A later section will explain how to ensure your user has all required internal tokens.
GET https://mcp-demo-app.yourdomain.com/.pomerium/mcp/routes HTTP/1.1
Accept: application/json
Authorization: Bearer (TE)
Content-Type: application/json
{
"servers": [
{
"name": "DB",
"url": "https://db-mcp.your-domain.com",
"connected": true
},
{
"name": "GitHub",
"url": "https://github-mcp.your-domain.com",
"connected": false
}
]
}
5. Ensuring your current user has authenticated with an upstream OAuth2 provider
If your target MCP server shows connected: false, the user needs to authenticate with the required upstream OAuth2 provider.
To do this, redirect the user's browser to the special /.pomerium/mcp/connect path on the MCP server route (for example: https://db-mcp.your-domain.com/.pomerium/mcp/connect).
Include a redirect_url query parameter that points back to your application's page—this is where the user should return after authentication, and where you can reload the MCP server list and their connection status.
Note: For security, the redirect_url must be a host that matches one of your MCP Client routes.
After the user completes authentication, the MCP server's connected status should become true.
6. Obtaining User Details
To access the authenticated user's identity and claims, both your MCP client application and MCP server should read the X-Pomerium-Assertion HTTP header.
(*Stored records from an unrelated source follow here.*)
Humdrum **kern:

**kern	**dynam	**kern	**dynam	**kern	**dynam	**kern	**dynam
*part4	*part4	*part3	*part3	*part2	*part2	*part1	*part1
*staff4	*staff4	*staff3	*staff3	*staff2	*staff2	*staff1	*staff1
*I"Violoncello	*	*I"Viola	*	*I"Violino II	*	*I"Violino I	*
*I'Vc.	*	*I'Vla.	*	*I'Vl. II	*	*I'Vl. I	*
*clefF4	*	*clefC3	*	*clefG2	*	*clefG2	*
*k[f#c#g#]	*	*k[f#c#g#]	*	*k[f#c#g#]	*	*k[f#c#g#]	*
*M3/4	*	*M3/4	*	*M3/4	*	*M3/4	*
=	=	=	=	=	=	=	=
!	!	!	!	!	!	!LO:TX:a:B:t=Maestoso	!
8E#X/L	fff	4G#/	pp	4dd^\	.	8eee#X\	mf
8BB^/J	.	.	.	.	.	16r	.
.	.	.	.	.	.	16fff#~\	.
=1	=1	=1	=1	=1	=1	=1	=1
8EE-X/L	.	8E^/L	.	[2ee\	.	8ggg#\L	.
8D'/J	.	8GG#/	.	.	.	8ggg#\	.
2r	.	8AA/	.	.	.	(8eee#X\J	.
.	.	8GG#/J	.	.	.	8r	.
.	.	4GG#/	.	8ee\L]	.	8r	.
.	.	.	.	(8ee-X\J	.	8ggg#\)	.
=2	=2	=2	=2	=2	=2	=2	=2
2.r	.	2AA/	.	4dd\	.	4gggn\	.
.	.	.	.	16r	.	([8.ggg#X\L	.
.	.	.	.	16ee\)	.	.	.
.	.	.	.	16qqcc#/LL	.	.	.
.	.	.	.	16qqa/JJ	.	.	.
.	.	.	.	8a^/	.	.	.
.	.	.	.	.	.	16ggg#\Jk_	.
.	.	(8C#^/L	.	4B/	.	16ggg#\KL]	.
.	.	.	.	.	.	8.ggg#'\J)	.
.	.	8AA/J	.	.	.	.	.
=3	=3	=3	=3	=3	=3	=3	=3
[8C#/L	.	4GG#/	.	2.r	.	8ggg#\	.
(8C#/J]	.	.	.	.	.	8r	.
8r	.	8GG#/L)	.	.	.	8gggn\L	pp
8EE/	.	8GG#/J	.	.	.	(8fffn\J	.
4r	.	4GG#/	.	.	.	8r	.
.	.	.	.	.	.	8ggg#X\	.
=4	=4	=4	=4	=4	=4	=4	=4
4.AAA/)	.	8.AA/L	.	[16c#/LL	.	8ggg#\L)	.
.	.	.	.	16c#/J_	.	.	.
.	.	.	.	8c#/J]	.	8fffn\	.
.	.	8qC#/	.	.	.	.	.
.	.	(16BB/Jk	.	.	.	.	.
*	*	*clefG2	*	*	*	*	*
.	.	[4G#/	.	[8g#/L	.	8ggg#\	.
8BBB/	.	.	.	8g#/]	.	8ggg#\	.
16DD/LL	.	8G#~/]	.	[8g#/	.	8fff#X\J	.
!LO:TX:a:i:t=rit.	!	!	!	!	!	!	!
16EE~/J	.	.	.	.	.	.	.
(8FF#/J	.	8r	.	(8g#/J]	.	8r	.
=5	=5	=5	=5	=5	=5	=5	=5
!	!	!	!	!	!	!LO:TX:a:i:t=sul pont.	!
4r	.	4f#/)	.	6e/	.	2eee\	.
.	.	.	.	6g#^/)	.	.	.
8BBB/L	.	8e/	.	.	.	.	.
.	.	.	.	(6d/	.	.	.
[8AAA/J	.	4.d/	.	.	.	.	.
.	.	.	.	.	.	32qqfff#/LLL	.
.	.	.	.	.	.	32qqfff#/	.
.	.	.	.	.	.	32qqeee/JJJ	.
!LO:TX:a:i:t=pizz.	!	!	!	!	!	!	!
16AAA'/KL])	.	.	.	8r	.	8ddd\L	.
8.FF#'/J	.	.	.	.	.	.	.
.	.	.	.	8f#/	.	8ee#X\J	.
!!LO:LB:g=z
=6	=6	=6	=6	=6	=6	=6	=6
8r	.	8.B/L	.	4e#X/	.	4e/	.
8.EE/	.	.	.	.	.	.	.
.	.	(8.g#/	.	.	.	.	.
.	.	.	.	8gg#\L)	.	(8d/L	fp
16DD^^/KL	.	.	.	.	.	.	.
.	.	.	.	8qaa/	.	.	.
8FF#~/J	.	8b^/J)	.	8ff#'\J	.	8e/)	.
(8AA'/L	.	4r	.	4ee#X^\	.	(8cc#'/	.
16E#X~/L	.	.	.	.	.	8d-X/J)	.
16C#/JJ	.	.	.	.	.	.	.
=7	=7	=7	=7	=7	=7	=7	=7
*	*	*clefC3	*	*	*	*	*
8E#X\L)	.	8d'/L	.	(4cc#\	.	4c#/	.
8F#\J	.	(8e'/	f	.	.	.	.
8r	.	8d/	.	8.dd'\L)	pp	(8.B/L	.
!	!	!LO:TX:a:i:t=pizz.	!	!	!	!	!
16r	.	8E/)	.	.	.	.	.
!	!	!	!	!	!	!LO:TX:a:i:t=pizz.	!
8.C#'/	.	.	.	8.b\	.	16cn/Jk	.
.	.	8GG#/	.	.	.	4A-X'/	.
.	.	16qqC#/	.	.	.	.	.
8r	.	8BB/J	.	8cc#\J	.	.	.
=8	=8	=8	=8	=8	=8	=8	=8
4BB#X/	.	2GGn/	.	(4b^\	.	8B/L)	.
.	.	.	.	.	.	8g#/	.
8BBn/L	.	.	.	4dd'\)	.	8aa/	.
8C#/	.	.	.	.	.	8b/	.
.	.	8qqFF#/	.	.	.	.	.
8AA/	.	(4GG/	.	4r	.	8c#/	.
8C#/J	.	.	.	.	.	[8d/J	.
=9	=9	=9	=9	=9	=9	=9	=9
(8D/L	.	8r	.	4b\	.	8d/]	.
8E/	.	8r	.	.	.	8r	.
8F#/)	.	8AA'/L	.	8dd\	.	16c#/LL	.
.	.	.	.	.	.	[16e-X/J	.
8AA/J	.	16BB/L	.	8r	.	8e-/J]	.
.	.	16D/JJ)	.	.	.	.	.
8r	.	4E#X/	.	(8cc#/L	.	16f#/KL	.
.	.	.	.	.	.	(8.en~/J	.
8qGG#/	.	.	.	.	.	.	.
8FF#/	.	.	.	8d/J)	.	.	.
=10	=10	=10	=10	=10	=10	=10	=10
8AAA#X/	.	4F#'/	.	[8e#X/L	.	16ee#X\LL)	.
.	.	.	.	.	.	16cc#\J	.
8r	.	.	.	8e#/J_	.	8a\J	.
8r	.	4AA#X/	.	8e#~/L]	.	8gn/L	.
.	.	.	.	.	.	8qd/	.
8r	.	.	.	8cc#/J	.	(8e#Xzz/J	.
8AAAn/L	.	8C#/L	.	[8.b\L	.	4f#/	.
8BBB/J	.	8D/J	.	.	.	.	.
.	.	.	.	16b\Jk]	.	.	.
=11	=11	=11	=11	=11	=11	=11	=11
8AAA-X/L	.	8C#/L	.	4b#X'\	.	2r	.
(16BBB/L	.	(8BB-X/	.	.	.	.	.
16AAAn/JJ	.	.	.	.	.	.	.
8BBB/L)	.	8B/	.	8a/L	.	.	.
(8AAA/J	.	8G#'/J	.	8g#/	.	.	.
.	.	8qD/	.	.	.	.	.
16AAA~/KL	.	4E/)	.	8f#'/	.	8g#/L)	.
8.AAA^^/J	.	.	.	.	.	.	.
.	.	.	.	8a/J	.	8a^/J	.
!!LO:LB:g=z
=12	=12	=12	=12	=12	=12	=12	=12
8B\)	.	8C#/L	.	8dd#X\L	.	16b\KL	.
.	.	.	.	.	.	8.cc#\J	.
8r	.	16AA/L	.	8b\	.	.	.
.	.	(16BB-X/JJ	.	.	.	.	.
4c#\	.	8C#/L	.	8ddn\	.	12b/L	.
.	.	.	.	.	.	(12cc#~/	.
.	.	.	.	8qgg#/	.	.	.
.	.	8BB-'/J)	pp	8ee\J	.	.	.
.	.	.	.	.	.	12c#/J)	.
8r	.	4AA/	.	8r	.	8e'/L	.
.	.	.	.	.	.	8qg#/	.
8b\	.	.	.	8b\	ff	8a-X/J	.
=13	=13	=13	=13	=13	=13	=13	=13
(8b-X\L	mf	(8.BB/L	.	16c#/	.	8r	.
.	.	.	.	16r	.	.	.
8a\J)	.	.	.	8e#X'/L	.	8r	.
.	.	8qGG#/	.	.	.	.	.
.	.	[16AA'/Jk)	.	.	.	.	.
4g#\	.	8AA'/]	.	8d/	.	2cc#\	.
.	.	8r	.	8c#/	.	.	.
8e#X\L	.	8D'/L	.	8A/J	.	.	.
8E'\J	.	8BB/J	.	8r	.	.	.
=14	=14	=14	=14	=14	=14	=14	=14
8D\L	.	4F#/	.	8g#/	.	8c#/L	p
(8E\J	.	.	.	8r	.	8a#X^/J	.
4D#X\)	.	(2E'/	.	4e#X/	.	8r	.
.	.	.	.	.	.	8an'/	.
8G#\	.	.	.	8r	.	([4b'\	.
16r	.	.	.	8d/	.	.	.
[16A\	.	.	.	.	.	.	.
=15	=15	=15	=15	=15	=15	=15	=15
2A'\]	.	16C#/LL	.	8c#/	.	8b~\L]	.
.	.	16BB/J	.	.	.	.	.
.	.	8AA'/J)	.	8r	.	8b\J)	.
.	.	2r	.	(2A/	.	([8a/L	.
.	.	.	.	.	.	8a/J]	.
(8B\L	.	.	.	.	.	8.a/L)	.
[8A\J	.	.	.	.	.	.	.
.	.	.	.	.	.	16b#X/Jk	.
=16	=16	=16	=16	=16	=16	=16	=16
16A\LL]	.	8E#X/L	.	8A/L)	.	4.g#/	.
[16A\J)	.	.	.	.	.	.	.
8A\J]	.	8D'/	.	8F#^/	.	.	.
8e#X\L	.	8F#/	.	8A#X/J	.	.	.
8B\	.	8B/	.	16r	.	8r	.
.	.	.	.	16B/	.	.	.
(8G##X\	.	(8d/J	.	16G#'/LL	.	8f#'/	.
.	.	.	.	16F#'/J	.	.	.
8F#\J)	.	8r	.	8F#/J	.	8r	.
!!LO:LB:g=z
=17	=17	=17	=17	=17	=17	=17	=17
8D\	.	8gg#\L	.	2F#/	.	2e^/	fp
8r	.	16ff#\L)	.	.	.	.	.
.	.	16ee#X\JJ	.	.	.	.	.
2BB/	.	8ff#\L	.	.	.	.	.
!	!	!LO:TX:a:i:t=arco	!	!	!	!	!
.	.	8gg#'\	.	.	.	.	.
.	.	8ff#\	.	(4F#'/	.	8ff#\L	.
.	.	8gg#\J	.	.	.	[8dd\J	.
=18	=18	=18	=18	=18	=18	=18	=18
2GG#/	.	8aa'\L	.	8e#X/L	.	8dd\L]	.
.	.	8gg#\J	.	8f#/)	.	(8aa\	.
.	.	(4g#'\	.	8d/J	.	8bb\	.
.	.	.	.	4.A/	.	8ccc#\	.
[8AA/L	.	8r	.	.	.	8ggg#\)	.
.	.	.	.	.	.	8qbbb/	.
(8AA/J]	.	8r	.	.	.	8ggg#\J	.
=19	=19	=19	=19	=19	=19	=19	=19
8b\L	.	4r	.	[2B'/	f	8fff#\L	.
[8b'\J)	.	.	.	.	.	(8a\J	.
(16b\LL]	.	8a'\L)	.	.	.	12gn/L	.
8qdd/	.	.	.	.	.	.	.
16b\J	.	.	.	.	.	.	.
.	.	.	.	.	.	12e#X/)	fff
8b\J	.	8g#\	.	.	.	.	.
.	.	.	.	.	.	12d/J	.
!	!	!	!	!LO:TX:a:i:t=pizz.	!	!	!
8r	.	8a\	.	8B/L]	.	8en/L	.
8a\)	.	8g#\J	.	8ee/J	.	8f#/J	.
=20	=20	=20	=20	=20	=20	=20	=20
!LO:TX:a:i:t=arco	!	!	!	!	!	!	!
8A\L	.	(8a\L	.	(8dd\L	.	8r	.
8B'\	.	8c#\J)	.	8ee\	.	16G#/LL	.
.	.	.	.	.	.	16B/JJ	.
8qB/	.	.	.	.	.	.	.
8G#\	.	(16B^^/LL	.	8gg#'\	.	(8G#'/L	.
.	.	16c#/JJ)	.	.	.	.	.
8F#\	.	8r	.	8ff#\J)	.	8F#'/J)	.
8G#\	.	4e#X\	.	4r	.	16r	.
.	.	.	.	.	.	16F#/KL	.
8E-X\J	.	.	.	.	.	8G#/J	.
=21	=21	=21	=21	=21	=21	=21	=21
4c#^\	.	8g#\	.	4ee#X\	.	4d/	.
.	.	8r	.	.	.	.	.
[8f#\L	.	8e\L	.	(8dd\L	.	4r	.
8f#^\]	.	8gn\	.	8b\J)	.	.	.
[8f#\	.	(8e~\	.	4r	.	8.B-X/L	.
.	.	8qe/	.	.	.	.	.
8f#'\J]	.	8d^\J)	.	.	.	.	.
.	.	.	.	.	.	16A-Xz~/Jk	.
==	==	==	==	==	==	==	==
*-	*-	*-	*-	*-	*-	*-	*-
This header contains a signed JWT with user information, which you can decode and verify to obtain details such as the user's email, name, and other claims.
Development
To run this application in development mode:
npm install
npm run dev
This will start the development server with hot reloading enabled.
Production
To build and run this application for production:
npm run build
npm run start
Features
- AI-powered chat interface using OpenAI
- Modern UI components with shadcn/ui
- Type-safe routing with TanStack Router
- Data fetching with TanStack Query
Testing
This project uses Vitest for testing. You can run the tests with:
npm run test
Styling
This project uses Tailwind CSS for styling and shadcn/ui for pre-built components. The UI components are built on top of Radix UI primitives.
Adding New Components
Add new shadcn components using:
npx shadcn@latest add [component-name]
Linting & Formatting
This project uses eslint and prettier for linting and formatting. Eslint is configured using tanstack/eslint-config. The following scripts are available:
npm run lint
npm run format
npm run check
Shadcn
Add components using the latest version of Shadcn.
pnpx shadcn@latest add button
Routing
This project uses TanStack Router. The initial setup is a file based router. Which means that the routes are managed as files in src/routes.